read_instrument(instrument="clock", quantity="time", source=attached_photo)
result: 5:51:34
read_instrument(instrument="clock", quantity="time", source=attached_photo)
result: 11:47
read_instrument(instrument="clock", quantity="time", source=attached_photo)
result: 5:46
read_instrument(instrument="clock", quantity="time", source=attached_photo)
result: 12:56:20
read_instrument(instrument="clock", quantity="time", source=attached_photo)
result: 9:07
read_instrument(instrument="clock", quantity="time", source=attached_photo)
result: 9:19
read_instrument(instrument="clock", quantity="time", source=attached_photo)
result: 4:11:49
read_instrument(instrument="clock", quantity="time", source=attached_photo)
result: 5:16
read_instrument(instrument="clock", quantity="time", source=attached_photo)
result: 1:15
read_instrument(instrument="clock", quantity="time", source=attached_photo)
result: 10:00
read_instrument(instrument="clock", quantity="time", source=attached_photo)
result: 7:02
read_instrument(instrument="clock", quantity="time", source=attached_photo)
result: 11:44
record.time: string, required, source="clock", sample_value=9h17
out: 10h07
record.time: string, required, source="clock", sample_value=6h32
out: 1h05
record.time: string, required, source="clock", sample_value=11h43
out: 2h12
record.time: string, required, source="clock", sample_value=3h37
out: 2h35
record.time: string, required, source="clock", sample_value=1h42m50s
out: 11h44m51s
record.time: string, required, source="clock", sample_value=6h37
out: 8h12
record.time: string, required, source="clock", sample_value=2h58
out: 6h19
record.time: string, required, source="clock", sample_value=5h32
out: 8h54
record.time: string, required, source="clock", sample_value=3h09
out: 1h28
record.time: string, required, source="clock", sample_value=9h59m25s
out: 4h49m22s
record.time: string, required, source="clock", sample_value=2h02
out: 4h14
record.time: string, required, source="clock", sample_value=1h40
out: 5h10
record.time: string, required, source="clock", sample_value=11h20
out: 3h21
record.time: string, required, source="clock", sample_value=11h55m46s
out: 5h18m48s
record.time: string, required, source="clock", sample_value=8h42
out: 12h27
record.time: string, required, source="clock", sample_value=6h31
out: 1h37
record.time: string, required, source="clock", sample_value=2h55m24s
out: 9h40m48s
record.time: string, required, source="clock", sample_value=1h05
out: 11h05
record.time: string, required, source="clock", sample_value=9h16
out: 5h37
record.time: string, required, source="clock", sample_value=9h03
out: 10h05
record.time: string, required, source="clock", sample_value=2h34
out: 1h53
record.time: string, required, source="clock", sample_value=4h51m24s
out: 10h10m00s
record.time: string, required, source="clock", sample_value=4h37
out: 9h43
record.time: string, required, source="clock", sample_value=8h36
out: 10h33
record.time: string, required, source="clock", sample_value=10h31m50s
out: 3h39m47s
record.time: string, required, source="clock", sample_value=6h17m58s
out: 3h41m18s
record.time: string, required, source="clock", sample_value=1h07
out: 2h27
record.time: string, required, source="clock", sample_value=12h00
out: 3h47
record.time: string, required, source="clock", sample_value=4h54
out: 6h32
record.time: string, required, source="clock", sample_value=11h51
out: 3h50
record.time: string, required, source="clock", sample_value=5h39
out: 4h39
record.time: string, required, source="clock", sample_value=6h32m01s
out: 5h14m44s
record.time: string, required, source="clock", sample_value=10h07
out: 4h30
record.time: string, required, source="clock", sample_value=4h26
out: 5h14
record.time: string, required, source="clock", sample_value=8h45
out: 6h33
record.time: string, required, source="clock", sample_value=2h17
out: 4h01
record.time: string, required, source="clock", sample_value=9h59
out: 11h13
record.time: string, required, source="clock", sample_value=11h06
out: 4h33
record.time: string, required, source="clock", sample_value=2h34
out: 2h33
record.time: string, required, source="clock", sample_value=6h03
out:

■ Exercise brief:
Copy all of the rows above, line for line, without changing a single character.

■ Correct output:
read_instrument(instrument="clock", quantity="time", source=attached_photo)
result: 5:51:34
read_instrument(instrument="clock", quantity="time", source=attached_photo)
result: 11:47
read_instrument(instrument="clock", quantity="time", source=attached_photo)
result: 5:46
read_instrument(instrument="clock", quantity="time", source=attached_photo)
result: 12:56:20
read_instrument(instrument="clock", quantity="time", source=attached_photo)
result: 9:07
read_instrument(instrument="clock", quantity="time", source=attached_photo)
result: 9:19
read_instrument(instrument="clock", quantity="time", source=attached_photo)
result: 4:11:49
read_instrument(instrument="clock", quantity="time", source=attached_photo)
result: 5:16
read_instrument(instrument="clock", quantity="time", source=attached_photo)
result: 1:15
read_instrument(instrument="clock", quantity="time", source=attached_photo)
result: 10:00
read_instrument(instrument="clock", quantity="time", source=attached_photo)
result: 7:02
read_instrument(instrument="clock", quantity="time", source=attached_photo)
result: 11:44
record.time: string, required, source="clock", sample_value=9h17
out: 10h07
record.time: string, required, source="clock", sample_value=6h32
out: 1h05
record.time: string, required, source="clock", sample_value=11h43
out: 2h12
record.time: string, required, source="clock", sample_value=3h37
out: 2h35
record.time: string, required, source="clock", sample_value=1h42m50s
out: 11h44m51s
record.time: string, required, source="clock", sample_value=6h37
out: 8h12
record.time: string, required, source="clock", sample_value=2h58
out: 6h19
record.time: string, required, source="clock", sample_value=5h32
out: 8h54
record.time: string, required, source="clock", sample_value=3h09
out: 1h28
record.time: string, required, source="clock", sample_value=9h59m25s
out: 4h49m22s
record.time: string, required, source="clock", sample_value=2h02
out: 4h14
record.time: string, required, source="clock", sample_value=1h40
out: 5h10
record.time: string, required, source="clock", sample_value=11h20
out: 3h21
record.time: string, required, source="clock", sample_value=11h55m46s
out: 5h18m48s
record.time: string, required, source="clock", sample_value=8h42
out: 12h27
record.time: string, required, source="clock", sample_value=6h31
out: 1h37
record.time: string, required, source="clock", sample_value=2h55m24s
out: 9h40m48s
record.time: string, required, source="clock", sample_value=1h05
out: 11h05
record.time: string, required, source="clock", sample_value=9h16
out: 5h37
record.time: string, required, source="clock", sample_value=9h03
out: 10h05
record.time: string, required, source="clock", sample_value=2h34
out: 1h53
record.time: string, required, source="clock", sample_value=4h51m24s
out: 10h10m00s
record.time: string, required, source="clock", sample_value=4h37
out: 9h43
record.time: string, required, source="clock", sample_value=8h36
out: 10h33
record.time: string, required, source="clock", sample_value=10h31m50s
out: 3h39m47s
record.time: string, required, source="clock", sample_value=6h17m58s
out: 3h41m18s
record.time: string, required, source="clock", sample_value=1h07
out: 2h27
record.time: string, required, source="clock", sample_value=12h00
out: 3h47
record.time: string, required, source="clock", sample_value=4h54
out: 6h32
record.time: string, required, source="clock", sample_value=11h51
out: 3h50
record.time: string, required, source="clock", sample_value=5h39
out: 4h39
record.time: string, required, source="clock", sample_value=6h32m01s
out: 5h14m44s
record.time: string, required, source="clock", sample_value=10h07
out: 4h30
record.time: string, required, source="clock", sample_value=4h26
out: 5h14
record.time: string, required, source="clock", sample_value=8h45
out: 6h33
record.time: string, required, source="clock", sample_value=2h17
out: 4h01
record.time: string, required, source="clock", sample_value=9h59
out: 11h13
record.time: string, required, source="clock", sample_value=11h06
out: 4h33
record.time: string, required, source="clock", sample_value=2h34
out: 2h33
record.time: string, required, source="clock", sample_value=6h03
out:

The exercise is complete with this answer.